* _RECORDED INFORMATION_:
========================================
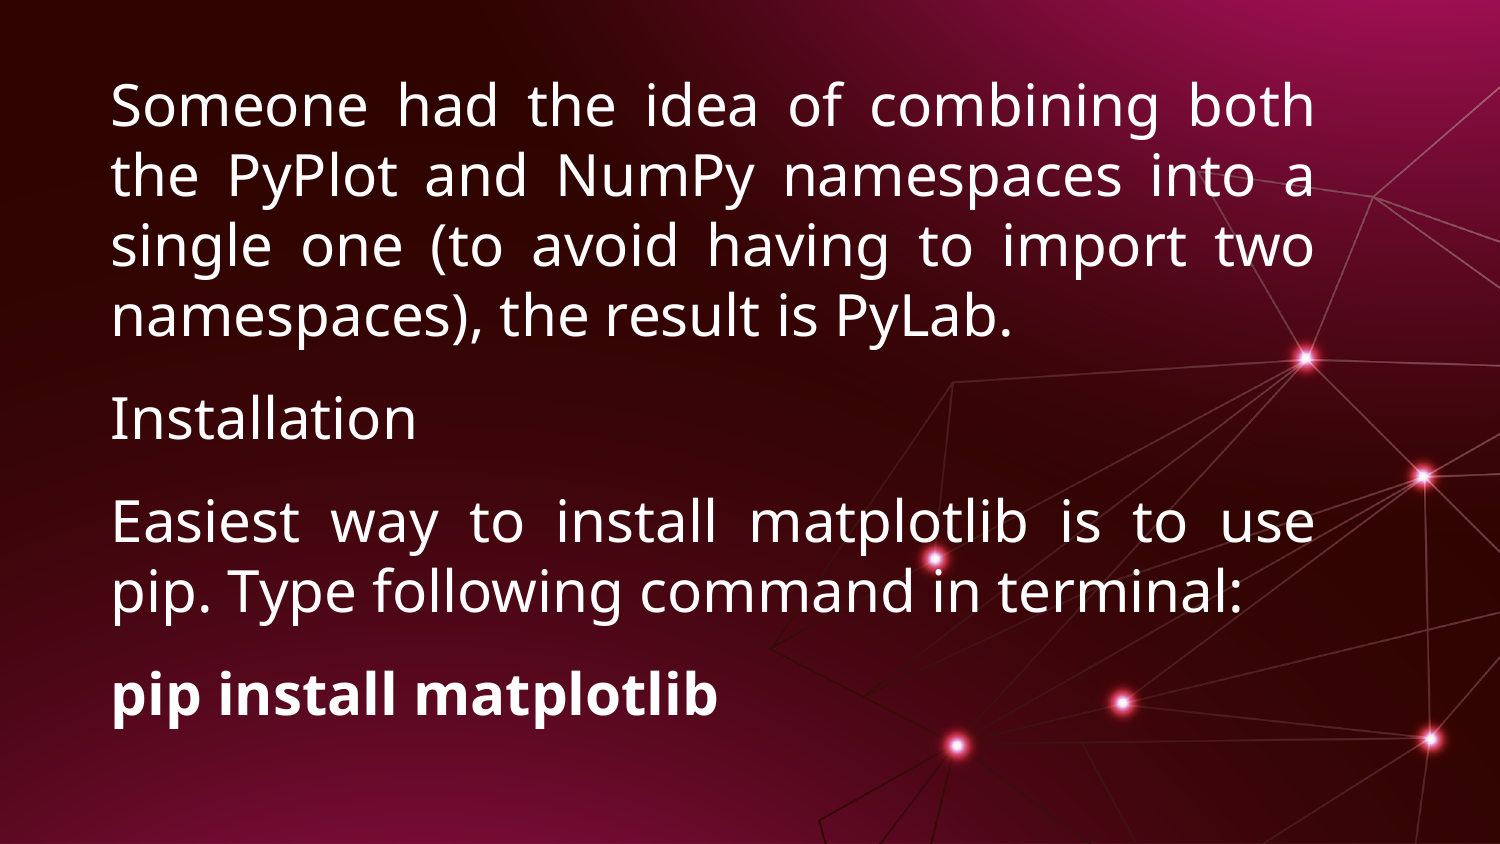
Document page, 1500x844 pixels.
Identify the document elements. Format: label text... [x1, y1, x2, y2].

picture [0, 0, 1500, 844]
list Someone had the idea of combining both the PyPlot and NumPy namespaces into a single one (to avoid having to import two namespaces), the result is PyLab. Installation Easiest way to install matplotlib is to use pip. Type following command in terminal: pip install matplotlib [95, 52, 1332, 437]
========================================
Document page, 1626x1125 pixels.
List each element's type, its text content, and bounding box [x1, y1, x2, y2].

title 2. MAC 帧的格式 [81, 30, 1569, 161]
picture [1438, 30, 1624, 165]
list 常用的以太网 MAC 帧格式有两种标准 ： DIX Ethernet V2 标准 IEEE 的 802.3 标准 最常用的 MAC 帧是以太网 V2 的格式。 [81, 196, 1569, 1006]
========================================
* _WHAT YOU WILL DO_: Pick each line holding the word "pixels" out of the data and copy it.

* _TASK SOLUTION_:
Document page, 1500x844 pixels.
Document page, 1626x1125 pixels.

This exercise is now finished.